This isn’t an indictment of trophy photography—heaven knows I have my share of trophy-qualifying images. It’s more about me puzzling why so many photographers pursue them with such passion, and display them with such pride. To me the joy of photography isn’t duplicating what others have already done, it’s looking for something new, especially at frequently photographed locations. Of course these famous shots draw many photographers to my workshops, and I do my best to help them bag their trophy. Nevertheless, my challenge to workshop students is always, rather than make the trophy your goal, make it your starting point.
If the standard view is horizontal, look for something vertical; if it’s wide, try a telephoto. Chances are, if this shot is so special, there’s lots of other special views and subjects nearby. Challenge yourself to find a unique foreground, a different angle, or simply turn around and see what’s behind you.

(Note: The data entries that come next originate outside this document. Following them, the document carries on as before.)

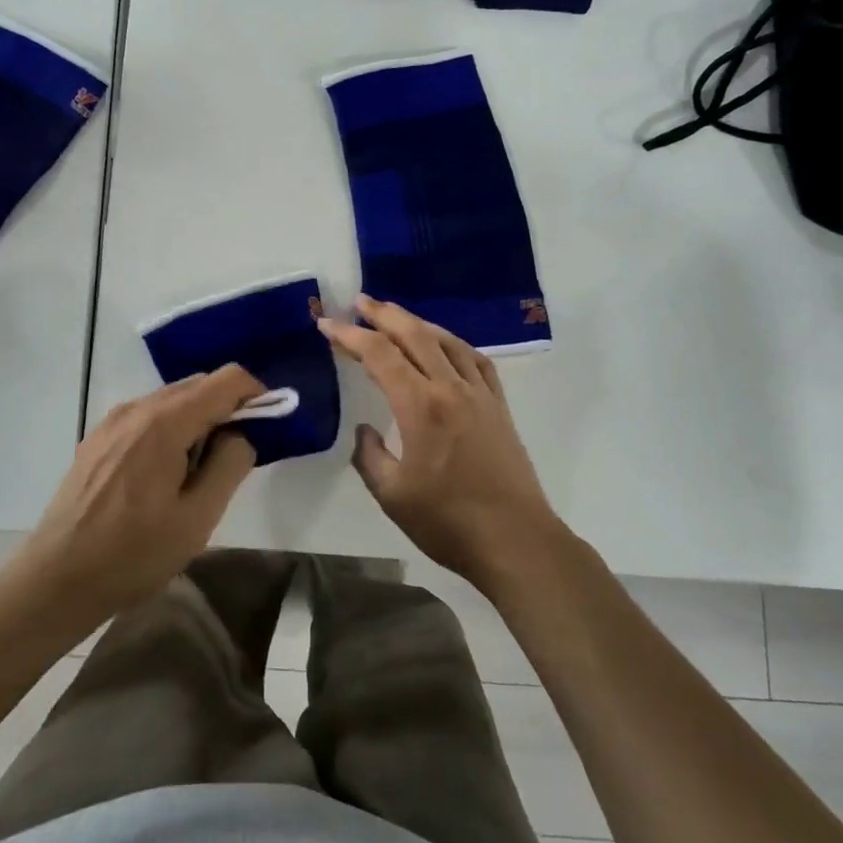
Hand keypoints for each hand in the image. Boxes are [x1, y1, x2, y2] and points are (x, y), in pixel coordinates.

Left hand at [14, 365, 264, 622]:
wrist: (55, 579)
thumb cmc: (132, 554)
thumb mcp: (196, 519)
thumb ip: (228, 466)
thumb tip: (240, 435)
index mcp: (165, 422)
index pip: (226, 380)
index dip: (255, 394)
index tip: (268, 425)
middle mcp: (137, 408)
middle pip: (198, 384)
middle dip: (227, 408)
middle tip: (237, 455)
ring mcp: (113, 420)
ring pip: (172, 399)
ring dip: (198, 420)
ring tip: (200, 471)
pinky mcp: (98, 438)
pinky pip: (148, 416)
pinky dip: (171, 428)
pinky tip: (165, 474)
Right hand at [321, 296, 564, 590]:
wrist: (516, 541)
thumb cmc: (448, 522)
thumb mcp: (392, 495)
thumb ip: (370, 456)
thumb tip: (366, 430)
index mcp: (420, 406)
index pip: (379, 355)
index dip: (350, 335)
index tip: (326, 323)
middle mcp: (450, 388)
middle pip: (414, 335)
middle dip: (383, 314)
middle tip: (359, 301)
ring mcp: (479, 394)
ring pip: (445, 341)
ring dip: (416, 322)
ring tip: (394, 315)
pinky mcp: (498, 406)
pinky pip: (474, 359)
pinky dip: (453, 343)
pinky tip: (444, 344)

Regrettably, some of my very favorite images, the images that give me the most satisfaction, are met with shrugs, while my trophy shots like Horsetail Fall and Antelope Canyon, compositions that are a dime a dozen, are among my most popular. Sigh. But when I decided to do landscape photography for a living, I started with a personal promise to only photograph what I want to photograph. And frankly, if someone else has done it, I just don’t get that much pleasure from re-doing it. Sometimes I’ll use the trophy compositions to warm up, but it seems the longer I do this, the more inclined I am to simply leave my lens cap on unless I see something I’ve never seen before.

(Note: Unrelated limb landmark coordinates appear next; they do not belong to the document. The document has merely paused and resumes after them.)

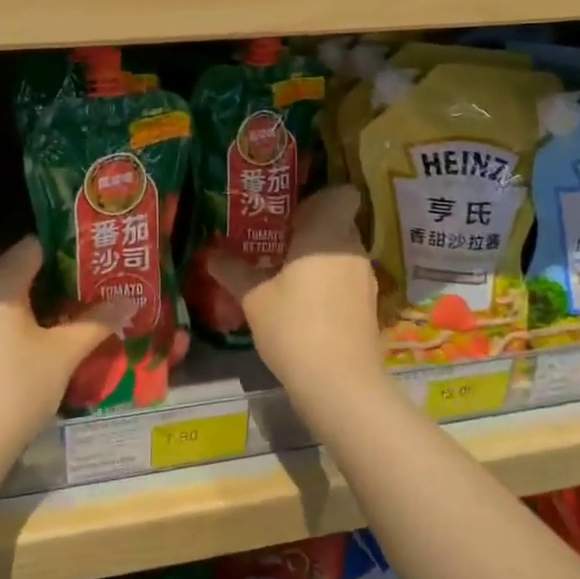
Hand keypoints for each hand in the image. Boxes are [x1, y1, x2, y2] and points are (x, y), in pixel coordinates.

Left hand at [0, 238, 133, 483]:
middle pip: (13, 272)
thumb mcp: (63, 356)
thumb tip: (128, 300)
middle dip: (49, 280)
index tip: (91, 261)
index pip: (33, 247)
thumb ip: (96, 323)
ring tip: (59, 319)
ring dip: (25, 305)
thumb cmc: (15, 392)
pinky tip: (22, 351)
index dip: (65, 250)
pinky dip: (2, 327)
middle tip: (83, 291)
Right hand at [210, 186, 384, 400]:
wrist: (340, 384)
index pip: (340, 195)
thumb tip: (210, 254)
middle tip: (277, 240)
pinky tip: (305, 303)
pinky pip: (347, 279)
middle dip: (311, 229)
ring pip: (342, 253)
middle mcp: (352, 248)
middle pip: (338, 223)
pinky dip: (330, 283)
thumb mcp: (254, 298)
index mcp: (326, 233)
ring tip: (287, 273)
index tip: (292, 212)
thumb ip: (233, 271)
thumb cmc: (294, 327)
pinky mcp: (369, 306)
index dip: (320, 198)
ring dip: (320, 258)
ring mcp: (365, 279)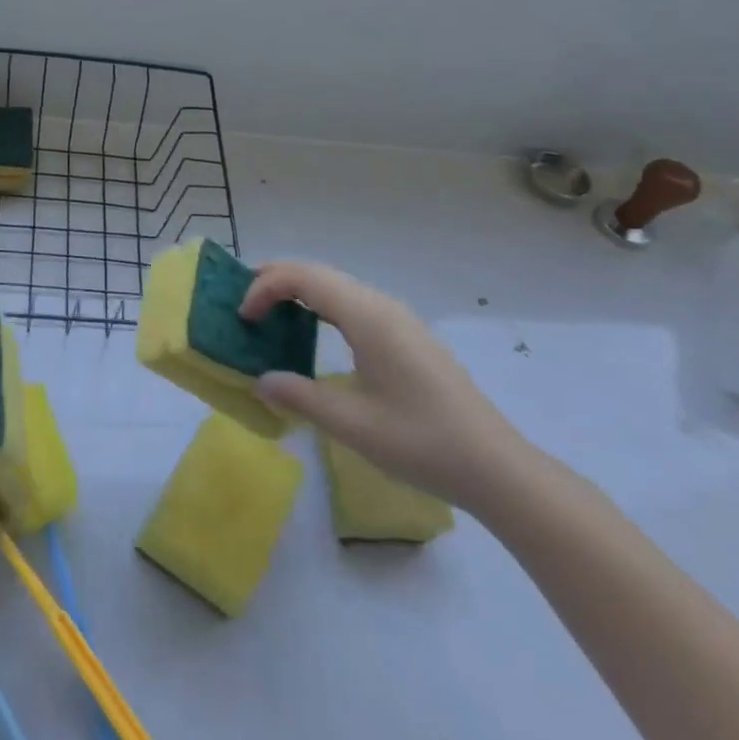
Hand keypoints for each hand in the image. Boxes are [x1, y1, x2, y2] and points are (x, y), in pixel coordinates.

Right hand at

Among the trophy destinations that I frequent each year is Horseshoe Bend near Page, Arizona. On my first visit I got my trophy shot, and on subsequent visits I’ve sometimes tried to upgrade that composition if I think conditions are better than I’ve had before, but with each visit I spend less time repeating previous efforts and more time looking for something new. Which is how I ended up with the image at the top of this post.

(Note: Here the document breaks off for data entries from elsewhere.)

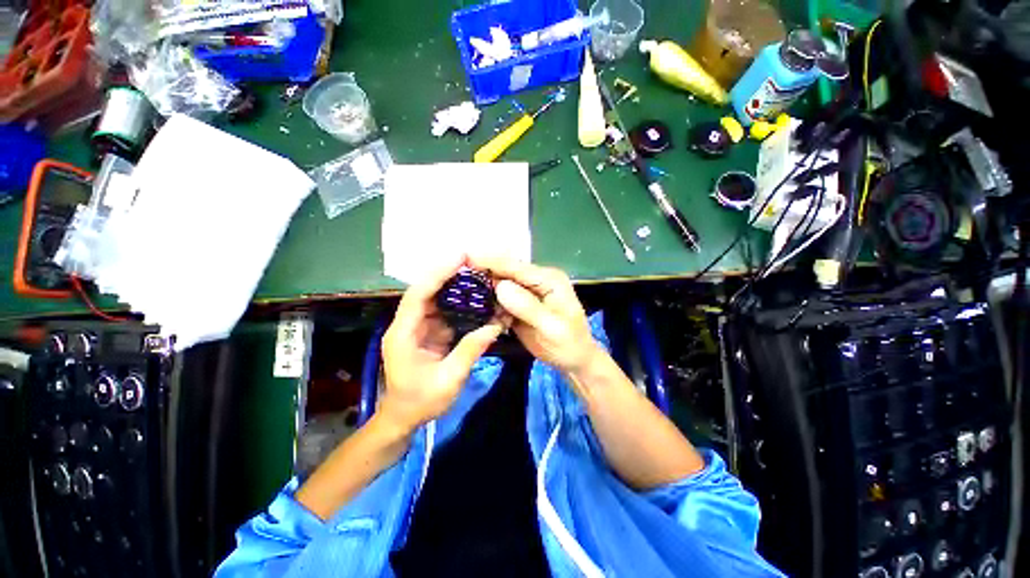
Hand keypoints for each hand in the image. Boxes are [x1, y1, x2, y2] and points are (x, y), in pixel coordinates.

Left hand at [380, 256, 505, 432]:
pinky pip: (443, 312)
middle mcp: (407, 325)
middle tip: (473, 262)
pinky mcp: (427, 333)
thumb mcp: (448, 380)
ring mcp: (417, 328)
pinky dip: (458, 303)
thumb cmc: (420, 402)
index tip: (459, 258)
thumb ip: (470, 350)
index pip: (418, 295)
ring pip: (435, 299)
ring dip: (454, 286)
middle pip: (425, 291)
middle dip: (447, 274)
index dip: (437, 274)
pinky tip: (474, 297)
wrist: (403, 418)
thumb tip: (495, 326)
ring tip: (477, 274)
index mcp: (403, 334)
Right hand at [469, 255, 600, 376]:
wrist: (574, 360)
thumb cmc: (569, 344)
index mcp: (549, 280)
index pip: (516, 267)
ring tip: (458, 284)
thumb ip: (528, 307)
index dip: (491, 261)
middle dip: (482, 270)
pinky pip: (501, 298)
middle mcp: (537, 280)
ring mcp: (528, 292)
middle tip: (454, 271)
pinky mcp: (520, 304)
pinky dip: (488, 300)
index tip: (464, 257)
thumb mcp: (552, 328)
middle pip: (506, 271)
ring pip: (500, 284)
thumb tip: (500, 286)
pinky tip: (473, 302)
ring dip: (482, 285)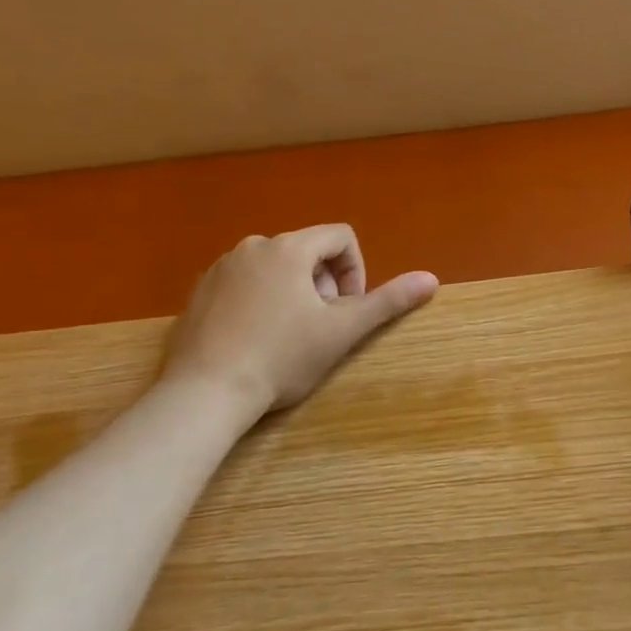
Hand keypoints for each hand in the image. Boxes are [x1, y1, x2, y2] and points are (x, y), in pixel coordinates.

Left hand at [162, 226, 437, 424]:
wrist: (204, 393)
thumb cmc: (281, 358)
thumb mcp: (342, 331)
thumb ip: (388, 301)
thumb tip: (431, 279)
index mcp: (288, 249)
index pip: (340, 237)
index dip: (355, 270)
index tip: (347, 309)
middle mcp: (252, 247)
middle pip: (308, 252)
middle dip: (325, 285)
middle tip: (321, 327)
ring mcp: (220, 269)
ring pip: (276, 268)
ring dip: (295, 294)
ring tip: (290, 336)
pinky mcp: (199, 293)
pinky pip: (245, 284)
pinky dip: (262, 303)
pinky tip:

Rather than limit myself to the “standard,” sweeping, (breathtaking) full horseshoe (Spring Reflection, above), I looked for something in the foreground to emphasize. I found a little clump of yellow flowers clinging to the cliff, 2,000 vertical feet above the Colorado River. Taking most of the bend out of the frame allowed me to use the foreground rocks to frame the flowers and guide your eye to the clouds building in the distance. Unfortunately (for sales), removing the horseshoe from Horseshoe Bend means this image won’t resonate with nearly as many people, but that’s okay.
I’m not trying to portray myself as a creative genius (call me an aspirational creative genius)—I imagine that many of my “unique” images aren’t completely unique. But at least they’re my own (if others preceded me, they did so without my knowledge). We all take pictures for different reasons, and if the trophies give you the most pleasure, go for it. But honestly, does the world need another sunset from Tunnel View (guilty)? Or salmon-catching grizzly from Katmai National Park (not guilty)? If you’re trying to set yourself apart as a photographer (and maybe even make a few dollars doing it), look beyond the trophies to show the world something it hasn’t seen before. I may not be there yet, but that’s what keeps me shooting.